I've hesitated to label a new Ministry of Social Development factsheet a "cover-up" but having chewed over it for a few days I've decided that's exactly what it is. For the first time MSD has examined a "birth cohort ever present in New Zealand" and the overlapping contact with the benefit system, care and protection or youth justice services in the years to age 17. They used 1993.
The opening summary states:
"While most supported by the benefit system in childhood had no contact with care and protection services, as a population group their likelihood of contact was 1.5 times that for the cohort overall."If you think that seems low there's a reason. Throughout the factsheet the benefit group is compared to the total cohort (which includes the benefit group). Why not compare the benefit group to the non-benefit group?
Maybe because the result doesn't look so good.
Let me demonstrate:
Here's MSD calculations:
Of 41,000 benefit cohort 12,000 (80% of all known) had contact with C&P =.293
Of 76,000 total cohort 15,000 (100% of all known) had contact with C&P = .197
.293 is 1.5 times .197
But let's look at the non-benefit cohort
Of 35,000 non-benefit cohort 3,000 (20% of all known) had contact with C&P = .086
.293 is 3.4 times .086
Children who appeared in the benefit system were 3.4 times more likely to have contact with C&P than non-beneficiary children. Nowhere in the factsheet does this likelihood appear.
Being known to C&P doesn't necessarily mean a child has been abused or neglected. There is however also data available on the incidence of substantiated findings.
The paper says "looking at the estimated 18 percent of the cohort who spent at least nine years of their first 17 years supported by the benefit system...27 percent had substantiated findings of abuse or neglect (a rate more than three times that for the overall cohort...)"
Again the authors make the comparison to the overall cohort and not the non-benefit cohort. Let's do that with the data available in the next table:
We know from the previous table that 27 percent of the 9+ years benefit group had at least one substantiated finding of abuse or neglect. The 9+ group represents 18 percent (table above) of the total cohort of 76,000 or 13,680. So 3,694 of them had a finding.
3,694 is 60 percent of the total children with a finding. Total children with a finding must therefore be 6,157.
3,694 findings (60%) amongst 13,680 (9+ benefit group) = .27
739 findings (12%) amongst 35,000 (non-benefit group) = .021
.27 is 12.9 times .021
Children who spend 9 or more years in the benefit system are almost 13 times more likely to experience a substantiated finding of abuse or neglect than children never on a benefit. That's more meaningful than a likelihood, "more than 3 times that for the overall cohort."

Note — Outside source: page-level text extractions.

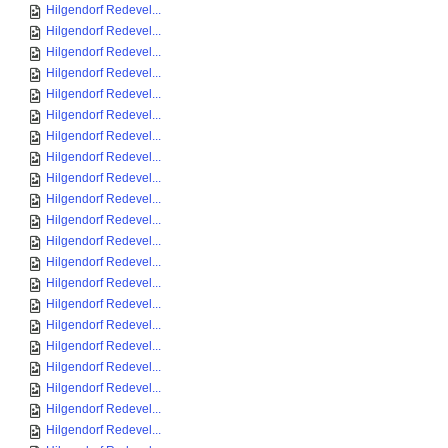
Hilgendorf Redevel...
Hilgendorf Redevel...
Hilgendorf Redevel...
Hilgendorf Redevel...
Hilgendorf Redevel...
Hilgendorf Redevel...
Hilgendorf Redevel...
Hilgendorf Redevel...
Hilgendorf Redevel...
Hilgendorf Redevel...
Hilgendorf Redevel...
Hilgendorf Redevel...
Hilgendorf Redevel...
Hilgendorf Redevel...
Hilgendorf Redevel...
Hilgendorf Redevel...
Hilgendorf Redevel...
Hilgendorf Redevel...
Hilgendorf Redevel...
Hilgendorf Redevel...
Hilgendorf Redevel...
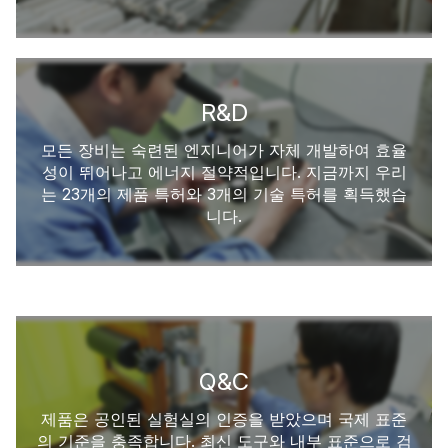
R&D
모든 장비는 숙련된 엔지니어가 자체 개발하여 효율
성이 뛰어나고 에너지 절약적입니다. 지금까지 우리
는 23개의 제품 특허와 3개의 기술 특허를 획득했습
니다.
Q&C
제품은 공인된 실험실의 인증을 받았으며 국제 표준
의 기준을 충족합니다. 최신 도구와 내부 표준으로 검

Yet turning to the "discussion" section of the factsheet, MSD says:
"The findings are consistent with associations between low income and measures of child maltreatment found both across and within countries. They do not however establish that being supported by the benefit system causes a child to be more at risk of these outcomes."
Right out of the CPAG handbook. It's a pretty pointless exercise then, analysing benefit and CYF overlap only to write the association off to "low income".
5 comments:
Long time reader, keep up the great work. You seem to be a lone voice in the wilderness actually challenging widely accepted philosophies and assumptions. You have a critical voice - please keep doing this.
Hi Lindsay - I concur with Anon above.
Stuart L
Would someone please explain to me how making an issue appear better than it really is help resolve the issue. Surely it is in everyone's best interests to be honest about how bad the problem is and then work at solving it.
Well written as always Lindsay.
What about challenging Paula Bennett on your findings or better still John Campbell on TV3. Leaving the at risk group in the non-risk group is either a deliberate skew or ignorance of 6th form stats.